PROBLEM DETAILS - The answer must be an exact copy of the records, with no pictures in it.

(Edit difference data)

* * * * * * * * *

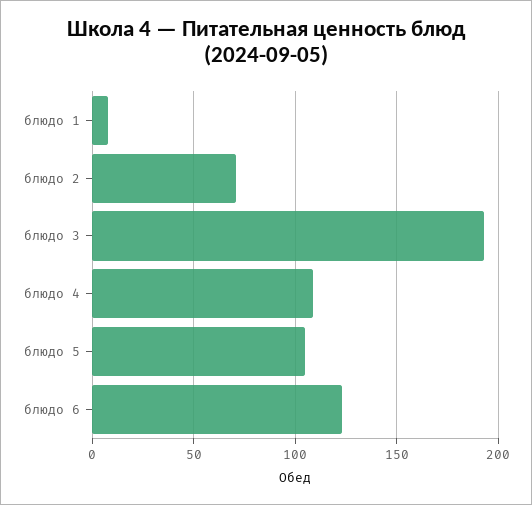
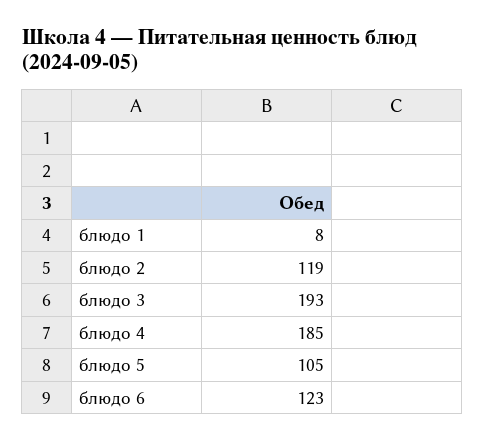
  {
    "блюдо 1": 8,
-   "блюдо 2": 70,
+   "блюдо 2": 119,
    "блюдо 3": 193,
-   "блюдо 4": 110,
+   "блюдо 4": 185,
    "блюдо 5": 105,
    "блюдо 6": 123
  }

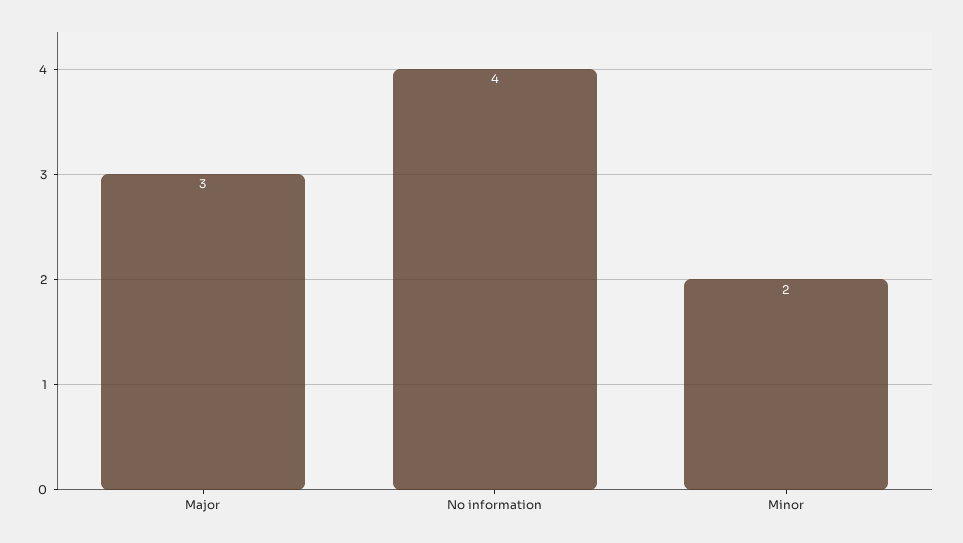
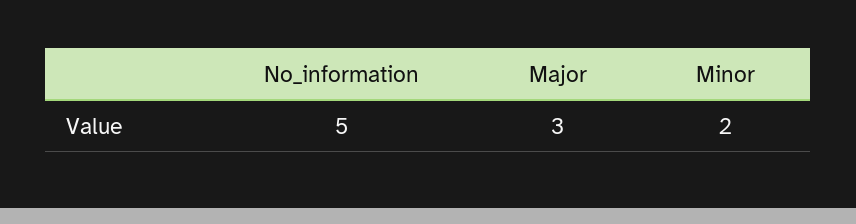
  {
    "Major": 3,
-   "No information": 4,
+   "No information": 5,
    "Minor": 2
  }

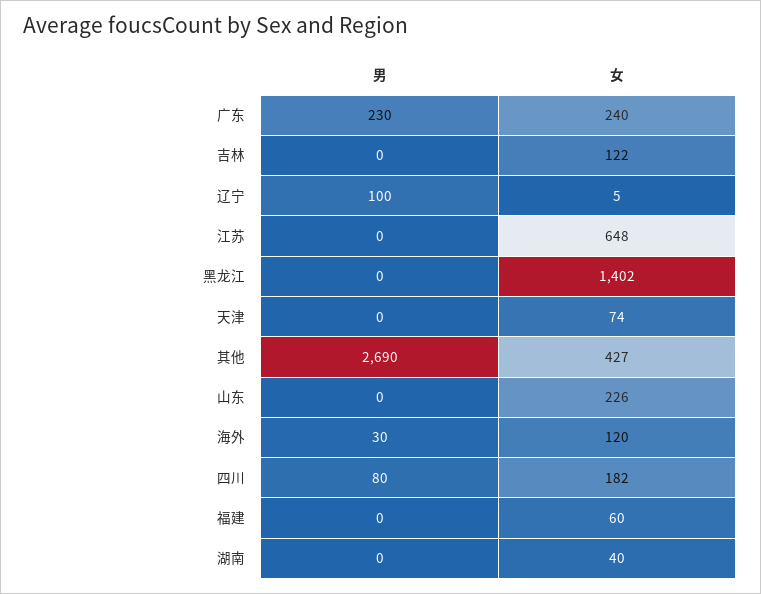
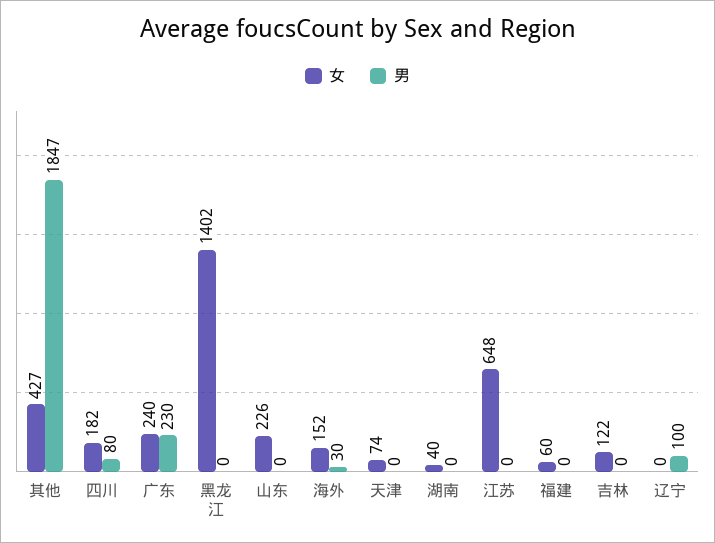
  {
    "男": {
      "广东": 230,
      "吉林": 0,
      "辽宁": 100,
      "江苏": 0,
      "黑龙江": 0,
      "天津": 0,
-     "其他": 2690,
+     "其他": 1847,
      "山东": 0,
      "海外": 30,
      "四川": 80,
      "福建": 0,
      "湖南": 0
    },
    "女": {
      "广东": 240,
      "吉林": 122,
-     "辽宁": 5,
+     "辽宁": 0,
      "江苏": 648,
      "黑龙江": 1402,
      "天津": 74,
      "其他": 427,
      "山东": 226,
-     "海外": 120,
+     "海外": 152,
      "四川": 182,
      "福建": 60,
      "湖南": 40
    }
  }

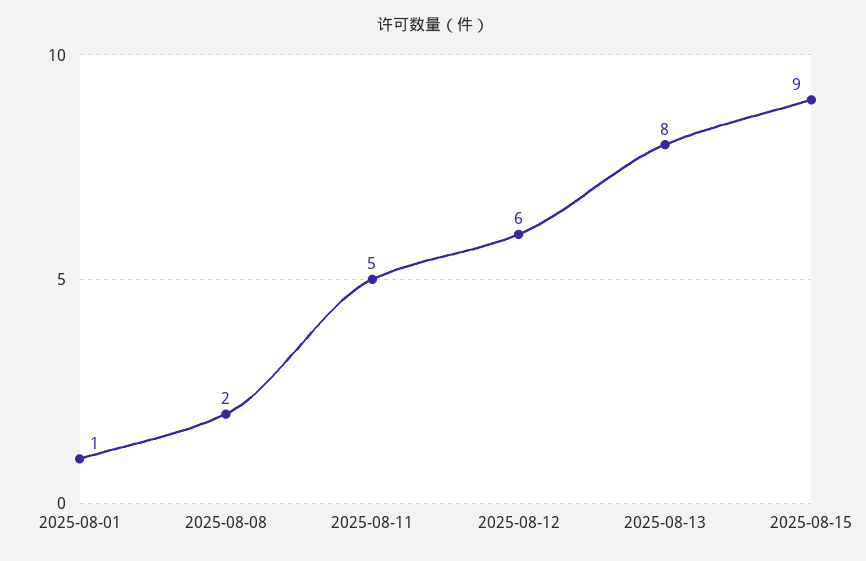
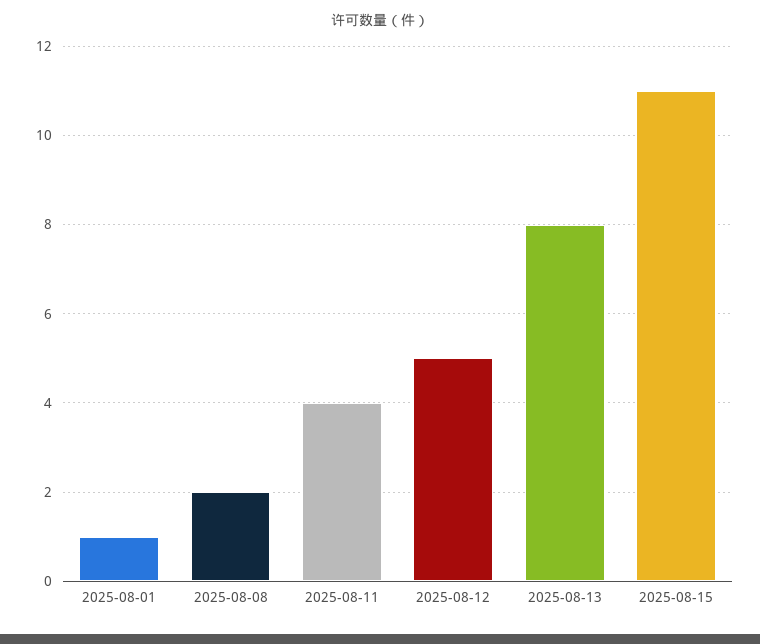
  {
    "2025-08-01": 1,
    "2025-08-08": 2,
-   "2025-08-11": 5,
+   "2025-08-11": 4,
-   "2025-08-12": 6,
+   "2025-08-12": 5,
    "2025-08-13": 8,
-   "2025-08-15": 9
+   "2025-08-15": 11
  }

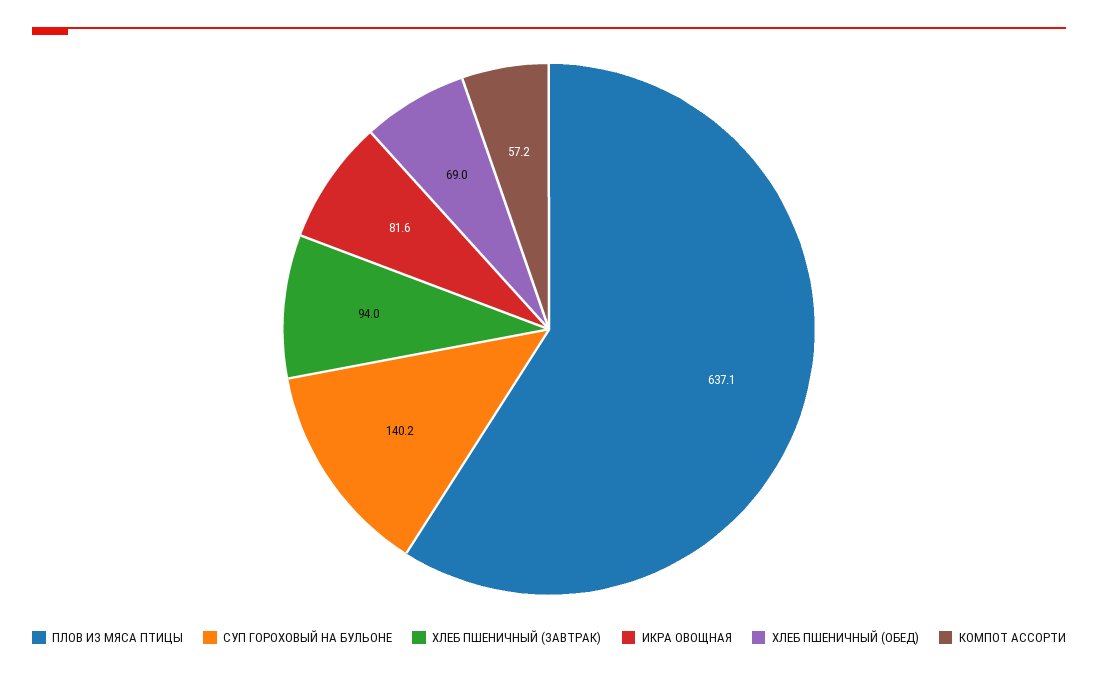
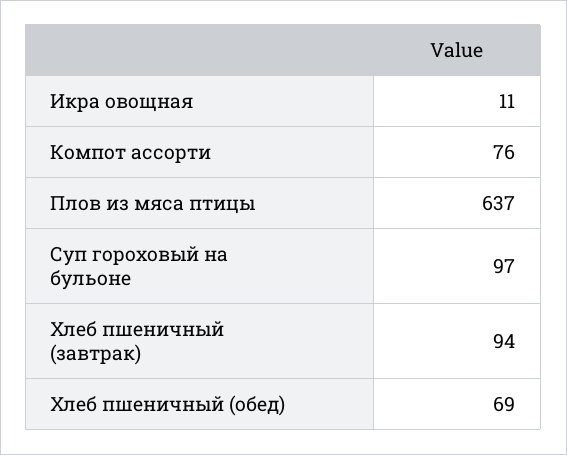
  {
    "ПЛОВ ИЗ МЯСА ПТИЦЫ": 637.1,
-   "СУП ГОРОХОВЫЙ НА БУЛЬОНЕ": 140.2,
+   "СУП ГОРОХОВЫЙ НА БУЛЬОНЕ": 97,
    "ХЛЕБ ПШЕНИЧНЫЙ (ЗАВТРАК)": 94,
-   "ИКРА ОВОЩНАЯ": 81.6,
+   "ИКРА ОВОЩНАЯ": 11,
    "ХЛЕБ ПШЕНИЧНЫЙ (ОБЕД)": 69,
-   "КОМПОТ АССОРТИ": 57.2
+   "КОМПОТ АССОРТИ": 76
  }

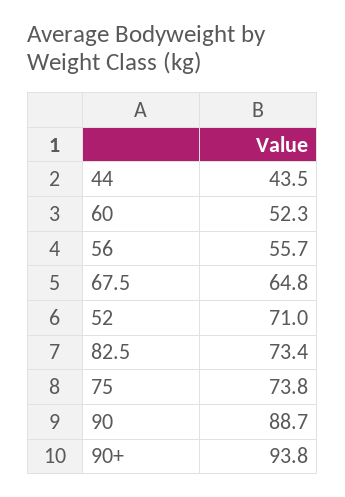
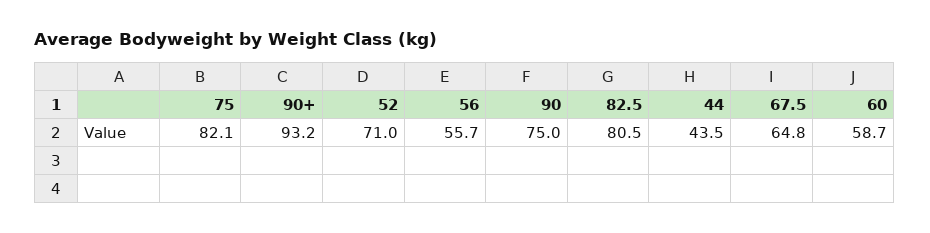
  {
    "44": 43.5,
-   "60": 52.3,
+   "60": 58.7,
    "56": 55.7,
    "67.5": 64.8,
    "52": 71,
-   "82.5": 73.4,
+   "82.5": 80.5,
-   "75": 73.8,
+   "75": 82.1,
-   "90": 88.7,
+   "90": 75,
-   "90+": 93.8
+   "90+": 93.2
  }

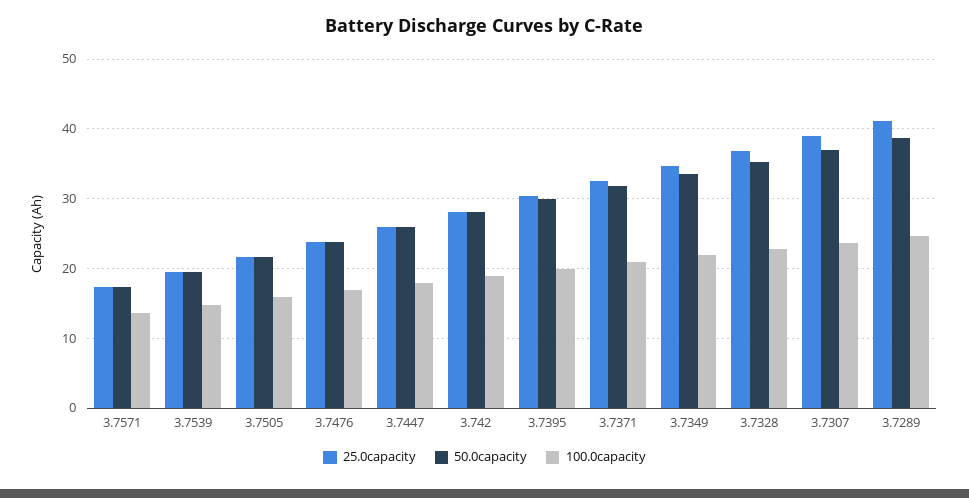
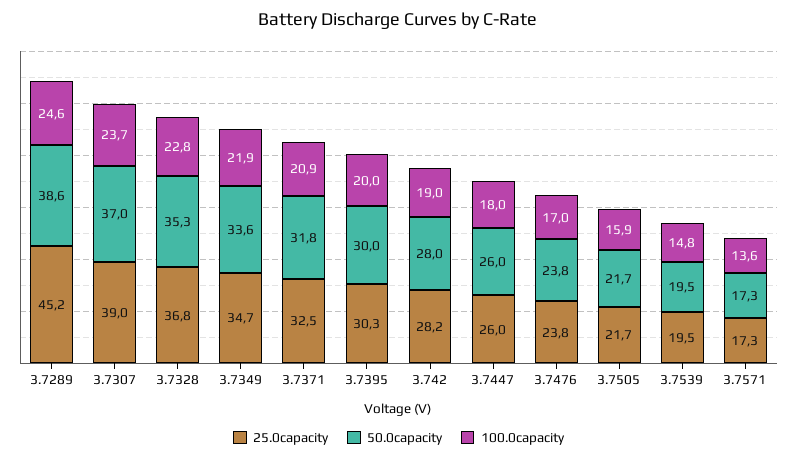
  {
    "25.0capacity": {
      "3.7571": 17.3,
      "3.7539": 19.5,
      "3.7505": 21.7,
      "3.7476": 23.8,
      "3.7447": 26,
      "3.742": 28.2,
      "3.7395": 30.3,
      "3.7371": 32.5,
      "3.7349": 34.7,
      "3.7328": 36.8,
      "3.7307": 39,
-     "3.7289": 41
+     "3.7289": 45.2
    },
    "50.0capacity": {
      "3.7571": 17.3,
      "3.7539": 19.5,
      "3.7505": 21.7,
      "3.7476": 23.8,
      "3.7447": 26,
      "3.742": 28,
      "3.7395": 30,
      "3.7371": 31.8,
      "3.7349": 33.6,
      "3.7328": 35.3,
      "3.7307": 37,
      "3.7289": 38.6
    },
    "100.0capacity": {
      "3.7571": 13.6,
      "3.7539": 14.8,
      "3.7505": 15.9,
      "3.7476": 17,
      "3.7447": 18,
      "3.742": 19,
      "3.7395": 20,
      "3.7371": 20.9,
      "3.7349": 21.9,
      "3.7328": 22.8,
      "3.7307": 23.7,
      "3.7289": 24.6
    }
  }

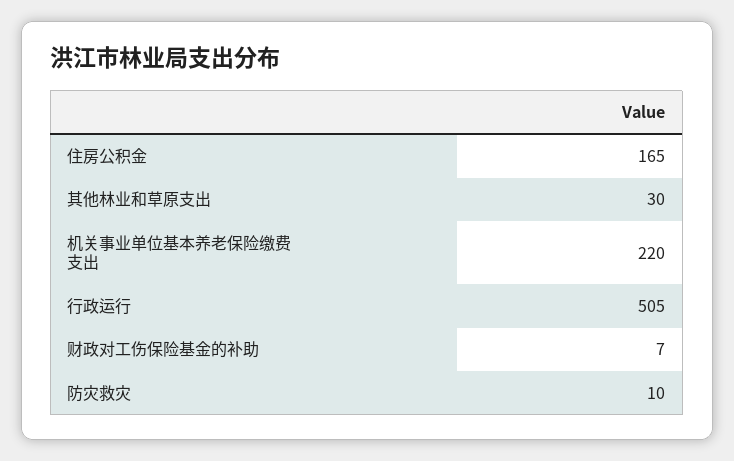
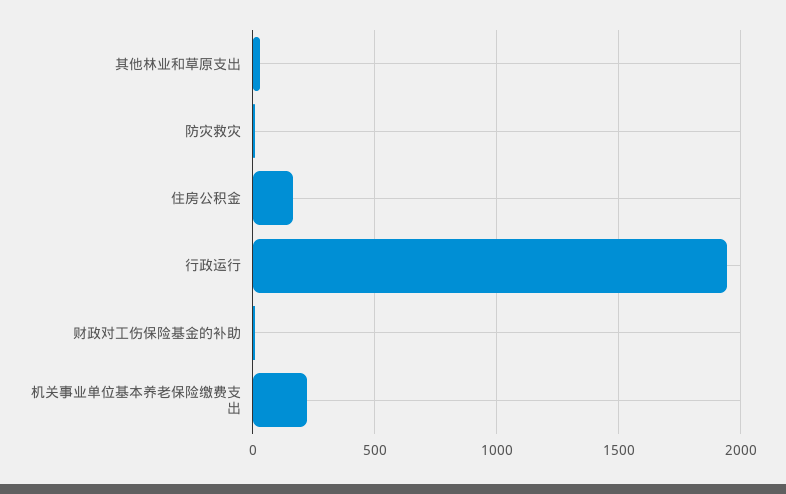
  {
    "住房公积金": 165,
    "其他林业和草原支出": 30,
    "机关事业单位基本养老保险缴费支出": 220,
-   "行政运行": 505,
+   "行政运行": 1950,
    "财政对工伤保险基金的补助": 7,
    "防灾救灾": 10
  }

* * * * * * * * *

EXPECTED ANSWER -
  {
    "блюдо 1": 8,
-   "блюдо 2": 70,
+   "блюдо 2": 119,
    "блюдо 3": 193,
-   "блюдо 4": 110,
+   "блюдо 4": 185,
    "блюдо 5": 105,
    "блюдо 6": 123
  }

  {
    "Major": 3,
-   "No information": 4,
+   "No information": 5,
    "Minor": 2
  }

  {
    "男": {
      "广东": 230,
      "吉林": 0,
      "辽宁": 100,
      "江苏": 0,
      "黑龙江": 0,
      "天津": 0,
-     "其他": 2690,
+     "其他": 1847,
      "山东": 0,
      "海外": 30,
      "四川": 80,
      "福建": 0,
      "湖南": 0
    },
    "女": {
      "广东": 240,
      "吉林": 122,
-     "辽宁": 5,
+     "辽宁": 0,
      "江苏": 648,
      "黑龙江": 1402,
      "天津": 74,
      "其他": 427,
      "山东": 226,
-     "海外": 120,
+     "海外": 152,
      "四川": 182,
      "福建": 60,
      "湖南": 40
    }
  }

  {
    "2025-08-01": 1,
    "2025-08-08": 2,
-   "2025-08-11": 5,
+   "2025-08-11": 4,
-   "2025-08-12": 6,
+   "2025-08-12": 5,
    "2025-08-13": 8,
-   "2025-08-15": 9
+   "2025-08-15": 11
  }

  {
    "ПЛОВ ИЗ МЯСА ПТИЦЫ": 637.1,
-   "СУП ГОРОХОВЫЙ НА БУЛЬОНЕ": 140.2,
+   "СУП ГОРОХОВЫЙ НА БУЛЬОНЕ": 97,
    "ХЛЕБ ПШЕНИЧНЫЙ (ЗАВТРАК)": 94,
-   "ИКРА ОВОЩНАЯ": 81.6,
+   "ИКРА ОВОЩНАЯ": 11,
    "ХЛЕБ ПШЕНИЧНЫЙ (ОБЕД)": 69,
-   "КОМПОТ АССОРТИ": 57.2
+   "КОМПОТ АССОРТИ": 76
  }

  {
    "44": 43.5,
-   "60": 52.3,
+   "60": 58.7,
    "56": 55.7,
    "67.5": 64.8,
    "52": 71,
-   "82.5": 73.4,
+   "82.5": 80.5,
-   "75": 73.8,
+   "75": 82.1,
-   "90": 88.7,
+   "90": 75,
-   "90+": 93.8
+   "90+": 93.2
  }

  {
    "25.0capacity": {
      "3.7571": 17.3,
      "3.7539": 19.5,
      "3.7505": 21.7,
      "3.7476": 23.8,
      "3.7447": 26,
      "3.742": 28.2,
      "3.7395": 30.3,
      "3.7371": 32.5,
      "3.7349": 34.7,
      "3.7328": 36.8,
      "3.7307": 39,
-     "3.7289": 41
+     "3.7289": 45.2
    },
    "50.0capacity": {
      "3.7571": 17.3,
      "3.7539": 19.5,
      "3.7505": 21.7,
      "3.7476": 23.8,
      "3.7447": 26,
      "3.742": 28,
      "3.7395": 30,
      "3.7371": 31.8,
      "3.7349": 33.6,
      "3.7328": 35.3,
      "3.7307": 37,
      "3.7289": 38.6
    },
    "100.0capacity": {
      "3.7571": 13.6,
      "3.7539": 14.8,
      "3.7505": 15.9,
      "3.7476": 17,
      "3.7447": 18,
      "3.742": 19,
      "3.7395": 20,
      "3.7371": 20.9,
      "3.7349": 21.9,
      "3.7328": 22.8,
      "3.7307": 23.7,
      "3.7289": 24.6
    }
  }

  {
    "住房公积金": 165,
    "其他林业和草原支出": 30,
    "机关事业单位基本养老保险缴费支出": 220,
-   "行政运行": 505,
+   "行政运行": 1950,
    "财政对工伤保险基金的补助": 7,
    "防灾救灾": 10
  }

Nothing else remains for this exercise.